● ASSIGNMENT: Your copy must start with the line containing "Webtalks, Expertenwissen und viele weitere" and end with the last line of the entries, matching them exactly and leaving out every picture.

● DATA:
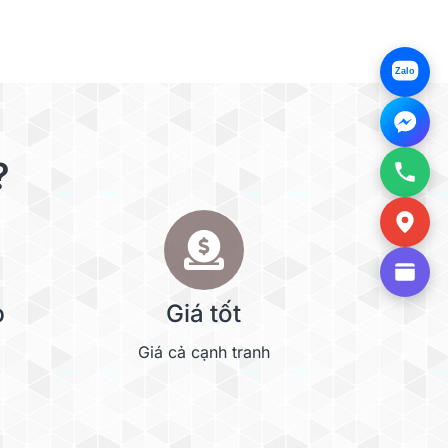
Zalo
?
p
Giá tốt
Giá cả cạnh tranh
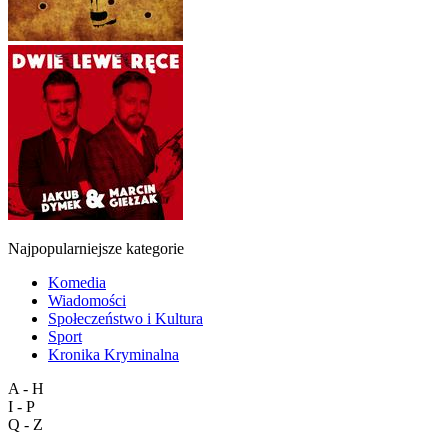
Najpopularniejsze kategorie
Komedia
Wiadomości
Społeczeństwo i Kultura
Sport
Kronika Kryminalna
A - H
I - P
Q - Z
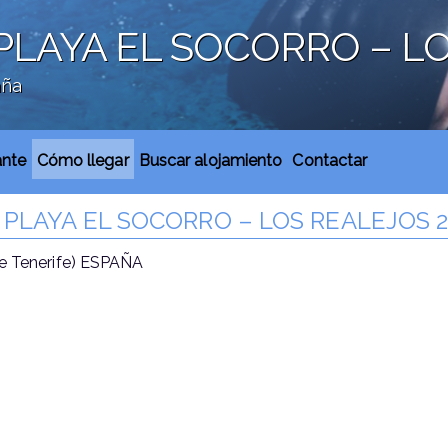
 PLAYA EL SOCORRO – L
aña
ante
Cómo llegar
Buscar alojamiento
Contactar
 PLAYA EL SOCORRO – LOS REALEJOS 
 Tenerife) ESPAÑA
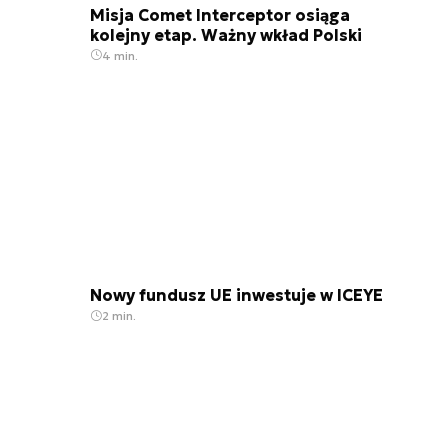
Misja Comet Interceptor osiąga
kolejny etap. Ważny wkład Polski
Rozkład sieci stacji laserowych na Ziemi (ILRS). Źródło: 
4 min.
Nowy fundusz UE inwestuje w ICEYE
2 min.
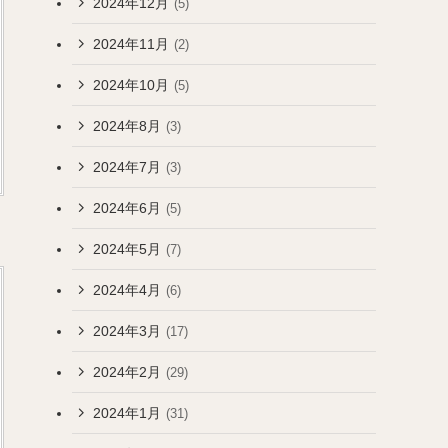
2024年12月
(5)
2024年11月
(2)
2024年10月
(5)
2024年8月
(3)
2024年7月
(3)
2024年6月
(5)
2024年5月
(7)
2024年4月
(6)
2024年3月
(17)
2024年2月
(29)
2024年1月
(31)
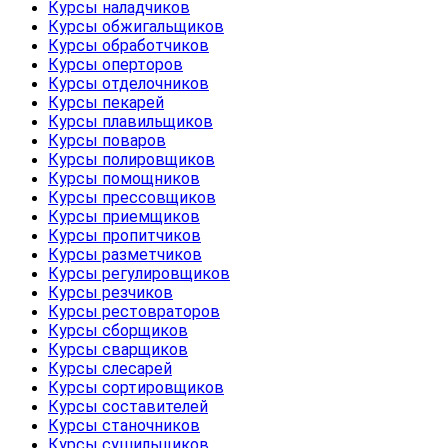
Курсы наладчиков
Курсы обжигальщиков
Курсы обработчиков
Курсы оперторов
Курсы отделочников
Курсы пекарей
Курсы плавильщиков
Курсы поваров
Курсы полировщиков
Курсы помощников
Курсы прессовщиков
Курсы приемщиков
Курсы пропитчиков
Курсы разметчиков
Курсы регулировщиков
Курсы резчиков
Курсы рестовраторов
Курсы сборщиков
Курсы сварщиков
Курсы слесарей
Курсы сортировщиков
Курсы составителей
Курсы станочников
Курсы сушильщиков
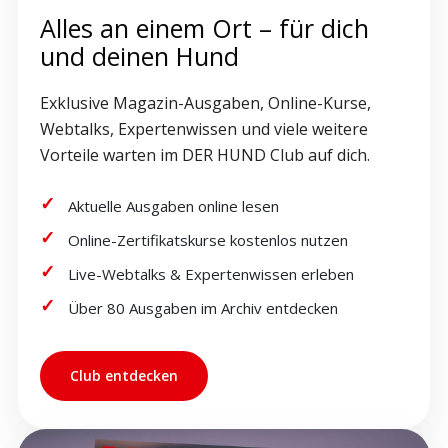
Alles an einem Ort – für dich
und deinen Hund
Exklusive Magazin-Ausgaben, Online-Kurse,
Webtalks, Expertenwissen und viele weitere
Vorteile warten im DER HUND Club auf dich.
Aktuelle Ausgaben online lesen
Online-Zertifikatskurse kostenlos nutzen
Live-Webtalks & Expertenwissen erleben
Über 80 Ausgaben im Archiv entdecken
Club entdecken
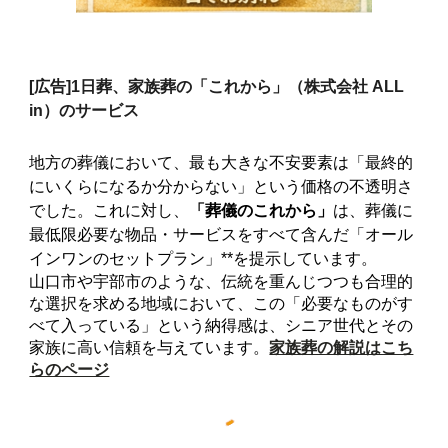
[広告]
1日葬、家族葬の「これから」（株式会社 ALL
in）のサービス
地方の葬儀において、最も大きな不安要素は「最終的
にいくらになるか分からない」という価格の不透明さ
でした。これに対し、
「葬儀のこれから」
は、葬儀に
最低限必要な物品・サービスをすべて含んだ「オール
インワンのセットプラン」**を提示しています。
山口市や宇部市のような、伝統を重んじつつも合理的
な選択を求める地域において、この「必要なものがす
べて入っている」という納得感は、シニア世代とその
家族に高い信頼を与えています。
家族葬の解説はこち
らのページ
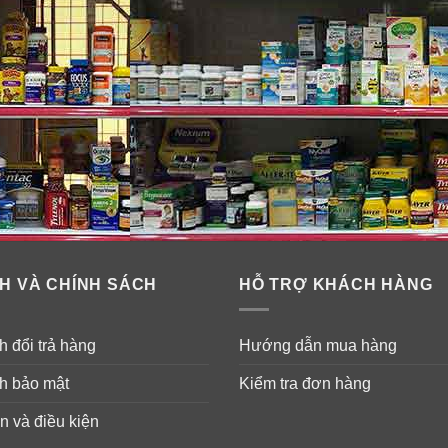
H VÀ CHÍNH SÁCH
HỖ TRỢ KHÁCH HÀNG
 đổi trả hàng
Hướng dẫn mua hàng
h bảo mật
Kiểm tra đơn hàng
n và điều kiện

● FINISHED EXERCISE:
Webtalks, Expertenwissen und viele weitere
Vorteile warten im DER HUND Club auf dich.
Aktuelle Ausgaben online lesen
Online-Zertifikatskurse kostenlos nutzen
Live-Webtalks & Expertenwissen erleben
Über 80 Ausgaben im Archiv entdecken
Club entdecken
[広告]
1日葬、家族葬の「これから」（株式会社 ALL
in）のサービス
地方の葬儀において、最も大きな不安要素は「最終的
にいくらになるか分からない」という価格の不透明さ
でした。これに対し、
「葬儀のこれから」
は、葬儀に
最低限必要な物品・サービスをすべて含んだ「オール
インワンのセットプラン」**を提示しています。
山口市や宇部市のような、伝統を重んじつつも合理的
な選択を求める地域において、この「必要なものがす
べて入っている」という納得感は、シニア世代とその
家族に高い信頼を与えています。
家族葬の解説はこち
らのページ
H VÀ CHÍNH SÁCH
HỖ TRỢ KHÁCH HÀNG
 đổi trả hàng
Hướng dẫn mua hàng
h bảo mật
Kiểm tra đơn hàng
n và điều kiện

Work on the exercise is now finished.